By Mehrsa Baradaran
The Constitution is riddled with compromises made between the North and South over the issue of slavery — the Electoral College, the three-fifths clause — but paper currency was too contentious an issue for the framers, so it was left out entirely. Thomas Jefferson, like many Southerners, believed that a national currency would make the federal government too powerful and would also favor the Northern trade-based economy over the plantation economy. So, for much of its first century, the United States was without a national bank or a uniform currency, leaving its economy prone to crisis, bank runs and instability.
At the height of the war, Lincoln understood that he could not feed the troops without more money, so he issued a national currency, backed by the full faith and credit of the United States Treasury — but not by gold. (These bills were known derisively as “greenbacks,” a word that has lived on.) The South had a patchwork currency that was backed by the holdings of private banks — the same banks that helped finance the entire Southern economy, from the plantations to the people enslaved on them. Some Confederate bills even had depictions of enslaved people on their backs.

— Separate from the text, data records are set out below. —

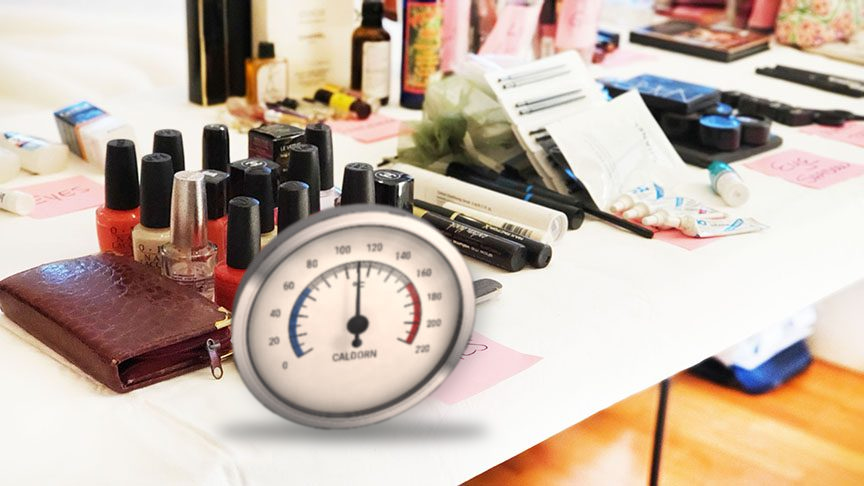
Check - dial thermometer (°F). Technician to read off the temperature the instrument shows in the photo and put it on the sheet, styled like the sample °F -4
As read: °F 110
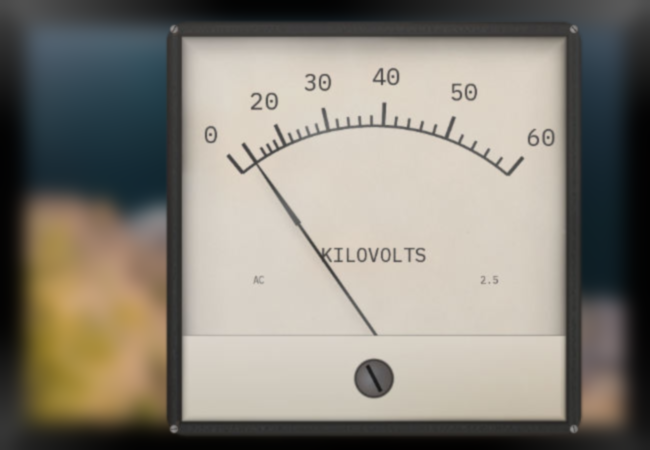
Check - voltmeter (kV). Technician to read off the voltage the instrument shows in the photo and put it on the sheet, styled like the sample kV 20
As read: kV 10
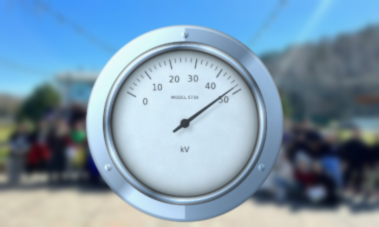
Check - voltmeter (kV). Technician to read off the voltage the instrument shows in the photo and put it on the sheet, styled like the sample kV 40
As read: kV 48
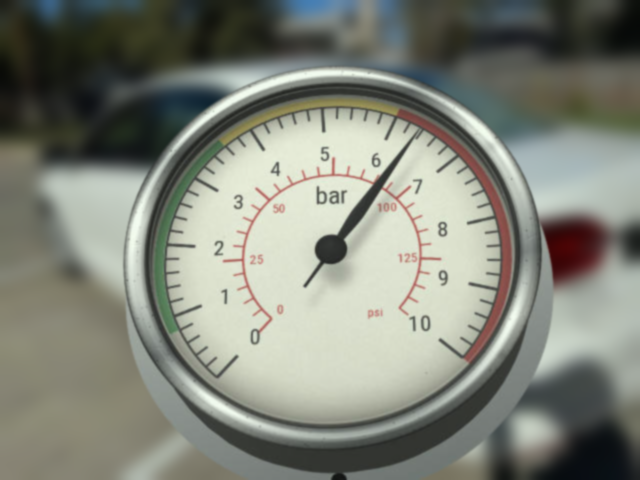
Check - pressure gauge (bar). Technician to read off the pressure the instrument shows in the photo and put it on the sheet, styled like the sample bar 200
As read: bar 6.4
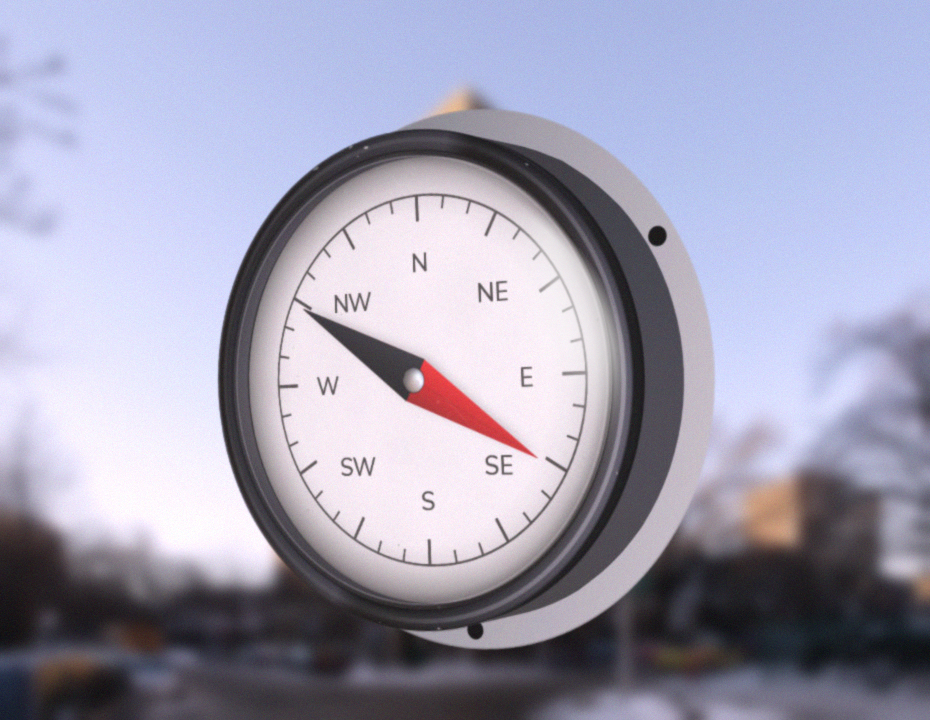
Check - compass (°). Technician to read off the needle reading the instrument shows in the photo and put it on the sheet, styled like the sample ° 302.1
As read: ° 120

In a sense, the war over slavery was also a war over the future of the economy and the essentiality of value. By issuing fiat currency, Lincoln bet the future on the elasticity of value. This was the United States’ first formal experiment with fiat money, and it was a resounding success. The currency was accepted by national and international creditors — such as private creditors from London, Amsterdam, and Paris — and funded the feeding and provisioning of Union troops. In turn, the success of the Union Army fortified the new currency. Lincoln assured critics that the move would be temporary, but leaders who followed him eventually made it permanent — first Franklin Roosevelt during the Great Depression and then, formally, Richard Nixon in 1971.